Although those sales managers may qualify as expert salespeople, they may prove lacking as trainers, Dunn cautions.

Sales managers may leave out important information simply because it’s become second-nature to them and doesn’t seem worth mentioning, he says. That could leave merchants uniformed about important aspects of their contracts.

Some managers might teach aggressive closing techniques that don’t qualify as best practices, Dunn cautions.

“Every salesperson and every sales manager has a production requirement,” he says. “The pressure is great to make your numbers.”

That can give rise to bait-and-switch tactics like telling the merchant he’s getting a low rate but failing to deliver on that promise, Dunn maintains.

Another ruse involves quoting a merchant a low rate on one type of card and failing to mention higher rates for most other types of cards, he says.

Most merchants can’t figure out the statements they’re already receiving, let alone new statements from someone else, Dunn says.

“The salesperson doesn’t have time to explain the entire interchange methodology, but it is possible to give them a basic understanding of how the pricing works and how it compares,” he contends.

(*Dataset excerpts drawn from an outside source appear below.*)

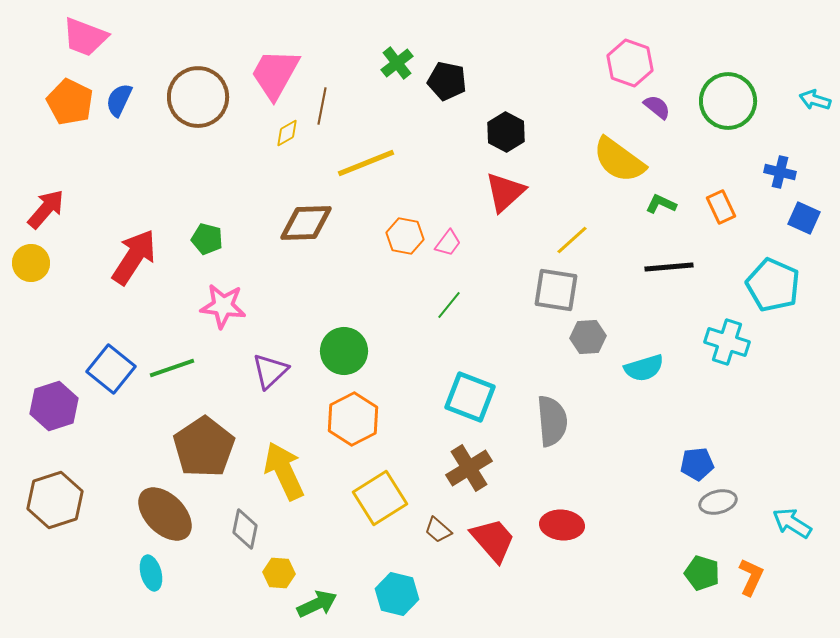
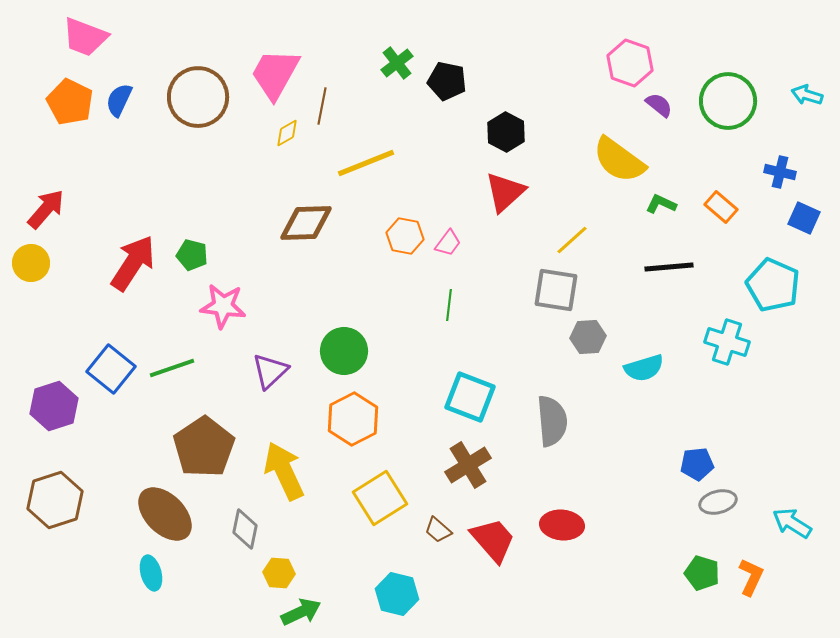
cyan arrow at (815, 100): moved 8 px left, 5 px up
purple semicircle at (657, 107): moved 2 px right, 2 px up
orange rectangle at (721, 207): rotated 24 degrees counterclockwise
green pentagon at (207, 239): moved 15 px left, 16 px down
red arrow at (134, 257): moved 1 px left, 6 px down
green line at (449, 305): rotated 32 degrees counterclockwise
brown cross at (469, 468): moved 1 px left, 3 px up
green arrow at (317, 604): moved 16 px left, 8 px down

ISOs should remember that most agreements with sales agents make the ISO responsible for what the agent does, Dunn says.

However, some ISOs have a “sales-ethics agreement” the agent signs and agrees to honor, he notes.

ISOs can also head off problems by checking the background of agents and members of their own direct sales staffs, Dunn says.

He uses the phrase, “inspect your expectations” to encourage ISOs to check up on salespeople, often by calling merchants to find out if the relationship’s progressing smoothly.

“Some ISOs avoid that because they don’t want to hear bad news,” Dunn says.

But that attitude can prompt merchants to defect to another acquirer, he warns.

Dunn also lauds the Electronic Transactions Association’s decision to create best-practices guidelines for the industry.

“The ETA is a large enough organization that it can promulgate those as an industry standard,” he says. “There has been a discussion in our industry for 15 years – at least – about how we can curtail the activities of sales organizations that are not up to anybody’s standards.”

The entire industry could benefit from the guidelines, in Dunn’s view.

“Honesty is the best policy certainly applies here,” he observes.